* AIM OF THE EXERCISE:
Return every line below as is, leaving out the pictures.

* DATA EXCERPTS:
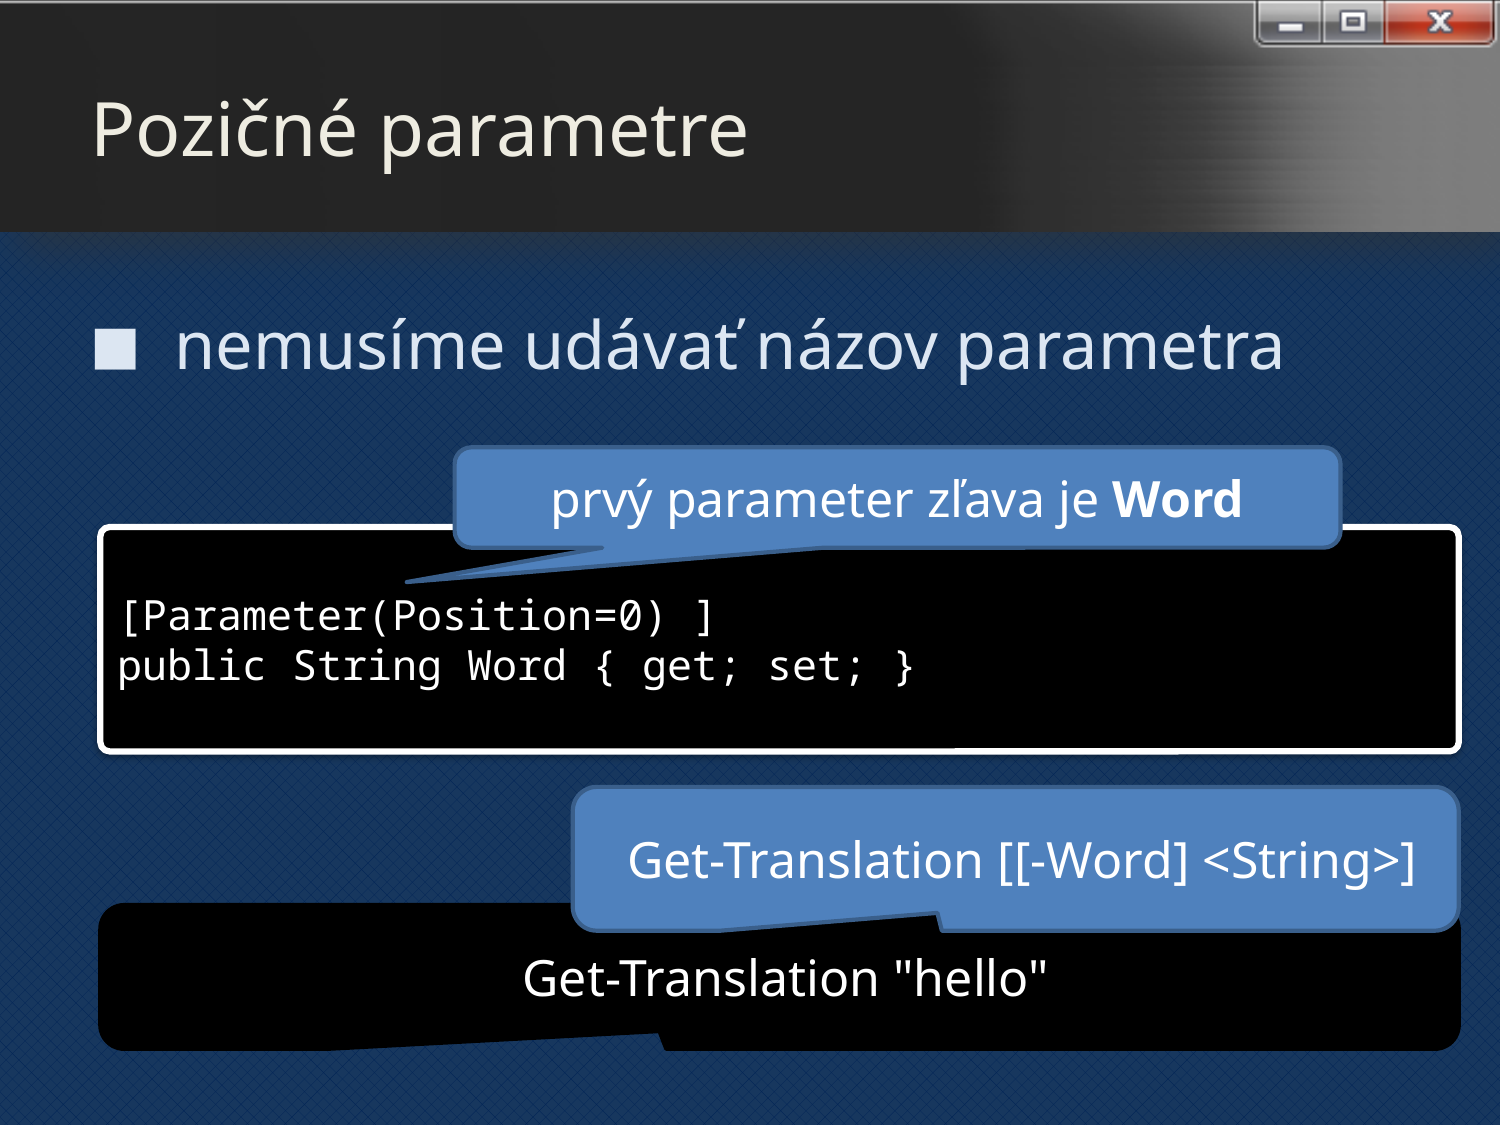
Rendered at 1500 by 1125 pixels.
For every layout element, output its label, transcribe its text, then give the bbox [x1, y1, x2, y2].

title Pozičné parametre [75, 45, 1425, 209]
text_box [Parameter(Position=0) ] public String Word { get; set; } [97, 523, 1462, 755]
list nemusíme udávať názov parametra [75, 278, 1425, 1005]
text_box Get-Translation [[-Word] <String>] [570, 784, 1461, 933]
text_box Get-Translation "hello" [98, 902, 1461, 1051]
text_box prvý parameter zľava je Word [404, 445, 1343, 585]
picture [0, 0, 1500, 232]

* WRITTEN REPLY:
Rendered at 1500 by 1125 pixels.
For every layout element, output its label, transcribe its text, then give the bbox [x1, y1, x2, y2].

title Pozičné parametre [75, 45, 1425, 209]
text_box [Parameter(Position=0) ] public String Word { get; set; } [97, 523, 1462, 755]
list nemusíme udávať názov parametra [75, 278, 1425, 1005]
text_box Get-Translation [[-Word] <String>] [570, 784, 1461, 933]
text_box Get-Translation "hello" [98, 902, 1461, 1051]
text_box prvý parameter zľava je Word [404, 445, 1343, 585]
picture [0, 0, 1500, 232]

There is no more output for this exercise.